## Texte du document
..........

Est-ce vraiment nécessaire de tirer la chasse avec de l'eau potable ? La question revient de plus en plus souvent, au rythme des canicules et des sécheresses. Avec un enjeu majeur à l'avenir : la réutilisation des eaux usées traitées. La France recycle 0,6 % de l'eau du réseau. Contre 91 % en Israël ou 14 % en Italie. Quelques entreprises commencent à se positionner.
Les Français consomment 147 litres d’eau par jour en moyenne, dont 6 % seulement pour la boisson et la cuisine. Pourtant, le recyclage de l’or bleu pour la chasse d’eau, le ménage ou la lessive reste un sujet tabou. La loi interdit la réutilisation des eaux grises domestiques (cuisine et salle de bains) mais laisse la porte entrouverte pour les eaux pluviales, pour certains usages – pas le linge.

..........

## Données sources

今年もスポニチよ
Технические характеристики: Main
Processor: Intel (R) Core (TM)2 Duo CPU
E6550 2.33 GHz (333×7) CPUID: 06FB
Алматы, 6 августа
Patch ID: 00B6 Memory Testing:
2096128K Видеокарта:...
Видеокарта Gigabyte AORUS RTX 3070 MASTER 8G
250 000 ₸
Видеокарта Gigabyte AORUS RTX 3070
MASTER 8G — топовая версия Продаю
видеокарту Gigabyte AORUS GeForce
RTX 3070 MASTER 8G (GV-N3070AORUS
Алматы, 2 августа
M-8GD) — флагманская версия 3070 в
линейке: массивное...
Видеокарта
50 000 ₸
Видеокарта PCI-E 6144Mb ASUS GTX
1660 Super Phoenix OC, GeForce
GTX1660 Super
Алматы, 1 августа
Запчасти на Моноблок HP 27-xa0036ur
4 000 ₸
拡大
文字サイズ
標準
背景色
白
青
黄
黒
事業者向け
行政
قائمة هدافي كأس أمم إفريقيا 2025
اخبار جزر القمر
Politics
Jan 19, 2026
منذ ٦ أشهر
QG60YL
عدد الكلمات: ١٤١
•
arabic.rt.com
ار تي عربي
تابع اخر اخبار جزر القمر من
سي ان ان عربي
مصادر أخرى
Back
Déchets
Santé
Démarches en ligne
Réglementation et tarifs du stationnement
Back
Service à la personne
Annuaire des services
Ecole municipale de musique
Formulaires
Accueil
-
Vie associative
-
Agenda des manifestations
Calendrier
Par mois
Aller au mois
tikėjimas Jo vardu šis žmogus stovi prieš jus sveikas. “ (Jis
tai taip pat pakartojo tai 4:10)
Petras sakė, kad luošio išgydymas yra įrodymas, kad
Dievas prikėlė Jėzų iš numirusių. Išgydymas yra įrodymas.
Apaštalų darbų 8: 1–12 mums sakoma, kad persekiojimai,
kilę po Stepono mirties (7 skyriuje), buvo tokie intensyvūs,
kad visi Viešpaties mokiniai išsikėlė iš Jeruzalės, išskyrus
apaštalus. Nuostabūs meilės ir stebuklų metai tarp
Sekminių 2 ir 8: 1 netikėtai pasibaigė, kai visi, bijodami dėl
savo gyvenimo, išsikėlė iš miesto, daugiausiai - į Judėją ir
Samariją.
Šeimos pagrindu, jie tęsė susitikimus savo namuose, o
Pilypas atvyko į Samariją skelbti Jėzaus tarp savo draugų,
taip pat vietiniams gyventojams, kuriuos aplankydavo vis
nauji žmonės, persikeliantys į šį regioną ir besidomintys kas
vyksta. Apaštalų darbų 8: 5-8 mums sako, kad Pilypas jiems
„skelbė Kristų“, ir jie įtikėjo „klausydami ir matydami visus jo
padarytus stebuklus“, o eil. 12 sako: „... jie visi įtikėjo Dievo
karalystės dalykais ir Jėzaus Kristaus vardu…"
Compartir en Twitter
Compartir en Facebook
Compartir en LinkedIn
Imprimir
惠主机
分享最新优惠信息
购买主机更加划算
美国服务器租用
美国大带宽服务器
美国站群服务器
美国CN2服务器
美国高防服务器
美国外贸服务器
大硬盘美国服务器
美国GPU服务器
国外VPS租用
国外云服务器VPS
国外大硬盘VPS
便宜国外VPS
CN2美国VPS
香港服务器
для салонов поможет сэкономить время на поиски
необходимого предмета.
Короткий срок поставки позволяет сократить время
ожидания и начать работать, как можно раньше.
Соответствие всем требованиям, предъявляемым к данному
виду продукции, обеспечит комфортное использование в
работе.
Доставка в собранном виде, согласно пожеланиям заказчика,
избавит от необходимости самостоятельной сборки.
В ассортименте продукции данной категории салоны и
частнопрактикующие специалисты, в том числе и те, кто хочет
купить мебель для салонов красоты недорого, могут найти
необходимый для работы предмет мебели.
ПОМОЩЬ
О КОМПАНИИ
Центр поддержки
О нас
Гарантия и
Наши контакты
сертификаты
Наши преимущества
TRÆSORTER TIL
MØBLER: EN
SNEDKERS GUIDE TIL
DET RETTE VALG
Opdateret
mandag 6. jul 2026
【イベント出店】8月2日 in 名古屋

..........

## Questions à traiter
A) Recopiez le passage du texte sur le recyclage de l'eau qui commence par les mots contenant "Est-ce vraiment nécessaire" et se termine par "pas le linge.".
B) D'après le texte sur le recyclage de l'eau, pourquoi la question de tirer la chasse avec de l'eau potable revient-elle de plus en plus souvent ? Répondez en une à trois phrases.

## Solutions des exercices
A)
Est-ce vraiment nécessaire de tirer la chasse avec de l'eau potable ? La question revient de plus en plus souvent, au rythme des canicules et des sécheresses. Avec un enjeu majeur à l'avenir : la réutilisation des eaux usées traitées. La France recycle 0,6 % de l'eau du réseau. Contre 91 % en Israël ou 14 % en Italie. Quelques entreprises commencent à se positionner.
Les Français consomment 147 litres d’eau par jour en moyenne, dont 6 % seulement pour la boisson et la cuisine. Pourtant, le recyclage de l’or bleu pour la chasse d’eau, le ménage ou la lessive reste un sujet tabou. La loi interdit la réutilisation des eaux grises domestiques (cuisine et salle de bains) mais laisse la porte entrouverte pour les eaux pluviales, pour certains usages – pas le linge.

B) Cette question revient de plus en plus souvent au rythme des canicules et des sécheresses.